Actually this is quite a bit different. This is more a columnar-store version of SQLite, basically an embedded OLAP database, which is pretty cool. I’m not aware of other column-stores in this niche, most are distributed systems meant for big data and so are much more complicated to setup and manage.
since llvm is so slow you really have to validate if jit does work for your queries (obviously like for anything... duh) in my case i managed to slow the DB to a crawl with queries that were estimated to be super expensive but 95% of the plan wasn't actually ever executed.
Yea, we really need to improve the handling of those cases. I think there's four (was three) major angles:
1) I'd hoped to get caching for JITed queries into 13 (or at least the major prerequisite), but that looks like it might miss the mark (job changes are disruptive, even if they end up allowing for more development time). The nicest bit is that that the necessary changes also result in significantly better generated code.
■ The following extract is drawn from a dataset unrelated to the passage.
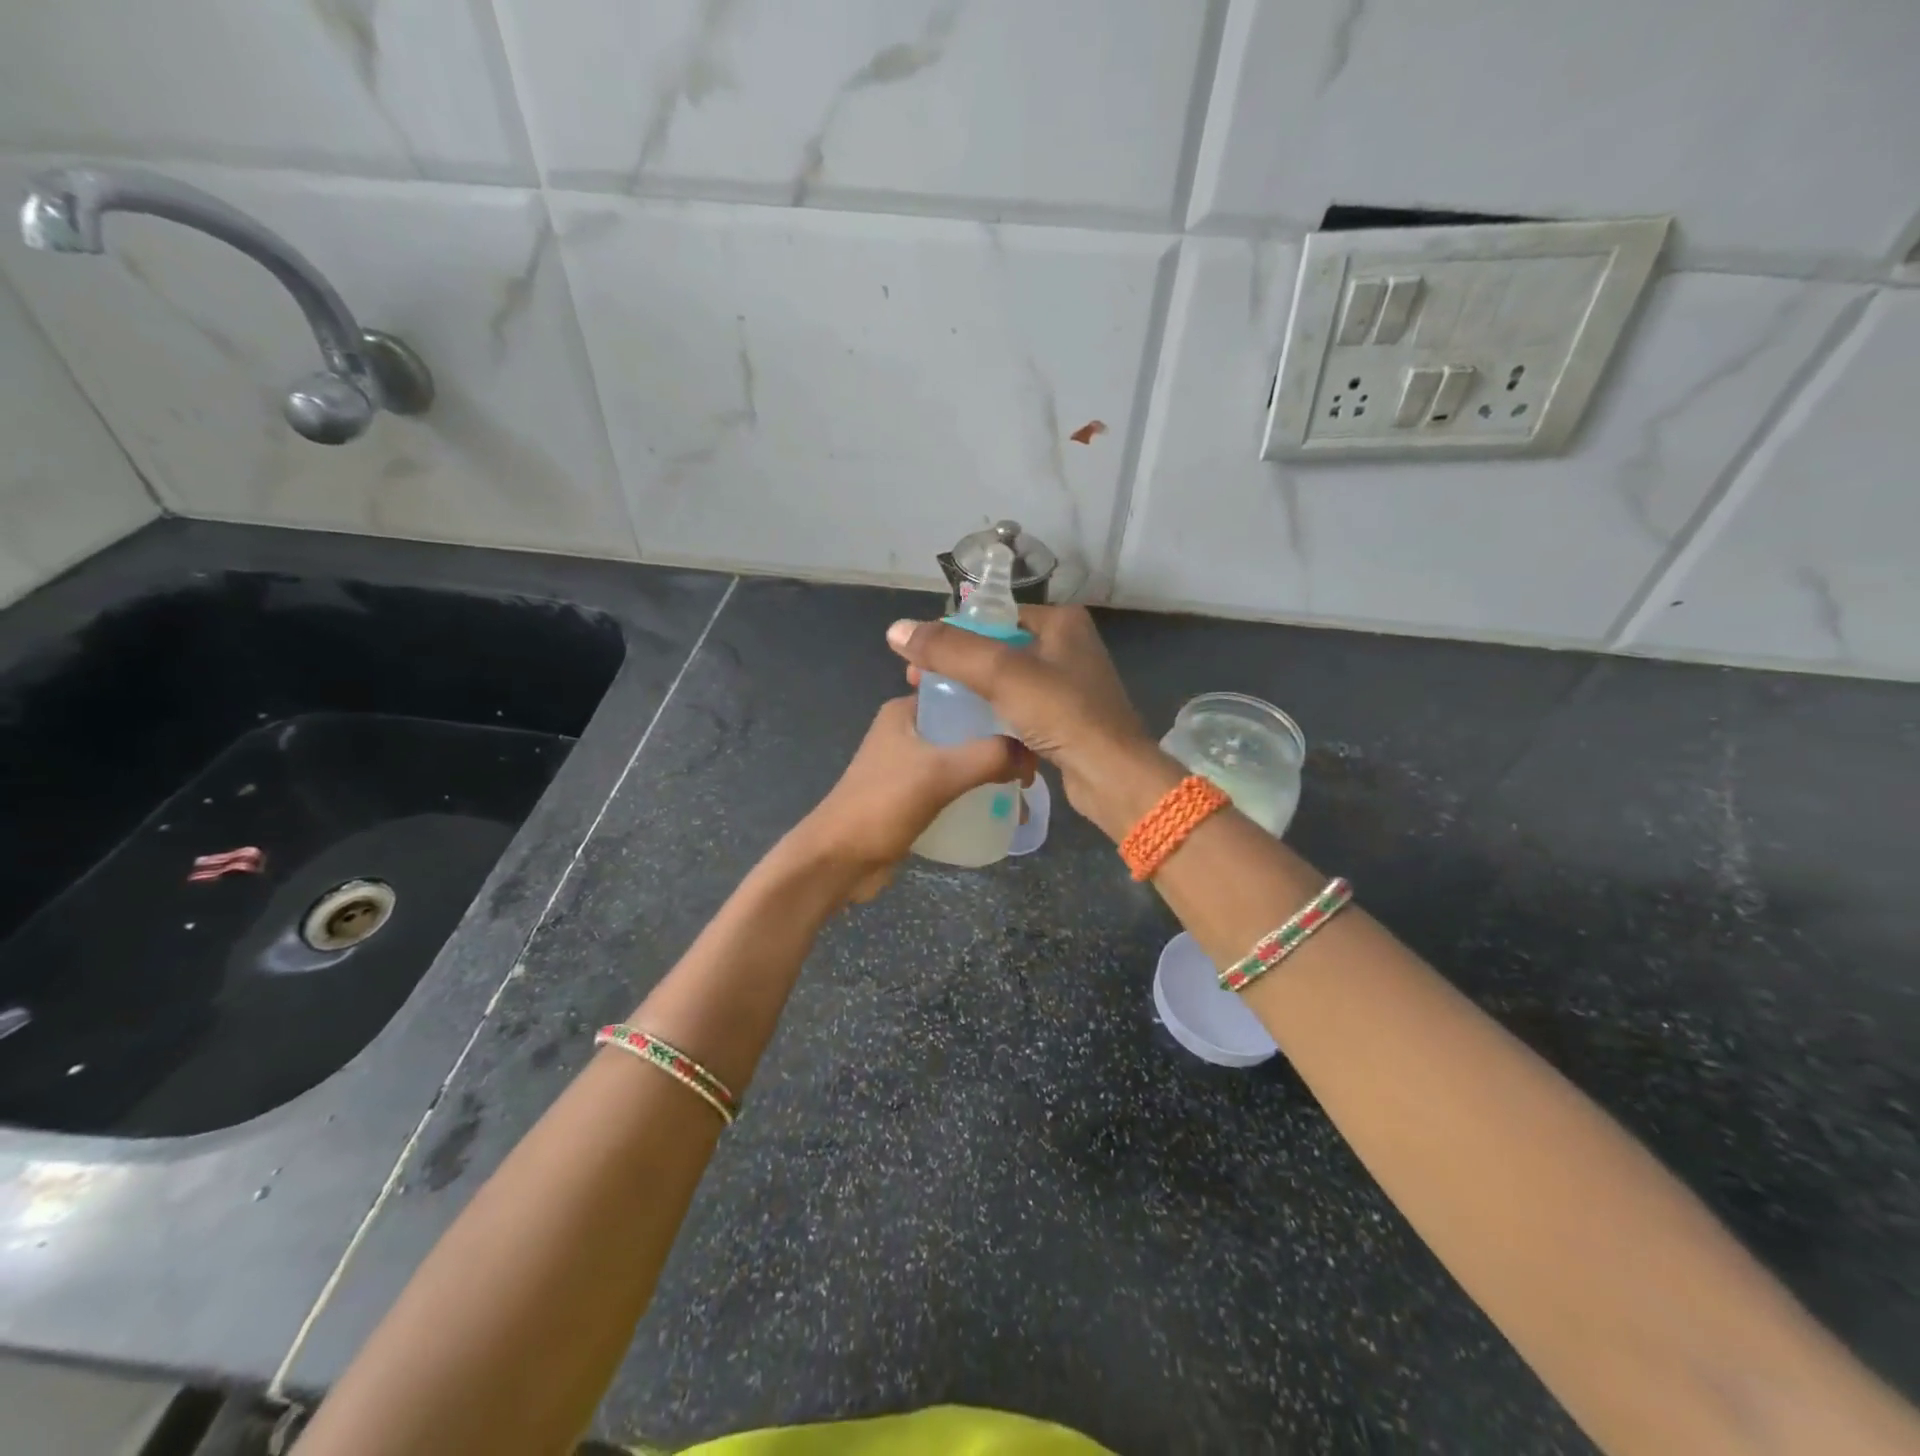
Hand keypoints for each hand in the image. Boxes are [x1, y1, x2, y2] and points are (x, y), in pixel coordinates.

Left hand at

2) Background JIT compilation. Right now the JIT compilation happens in the foreground. We really ought to only do the IR generation in foreground, and then do the compilation in the background, while continuing with interpreted execution. Only once codegen is done, we'd redirect to the JITed program (there'd be a bit higher overhead during the interpreted phase, rechecking whether to now redirect, but not that large).
3) Improve costing logic. E.g. we don't take the size of the necessary generated code into account at the moment, and we should. The worker count isn't taken into account either.
4) Improve optimization pipeline. There's plenty cases where we don't run beneficial and cheap-ish optimization passes, and there's plenty cases where we run unlikely to be helpful and really expensive optimization passes.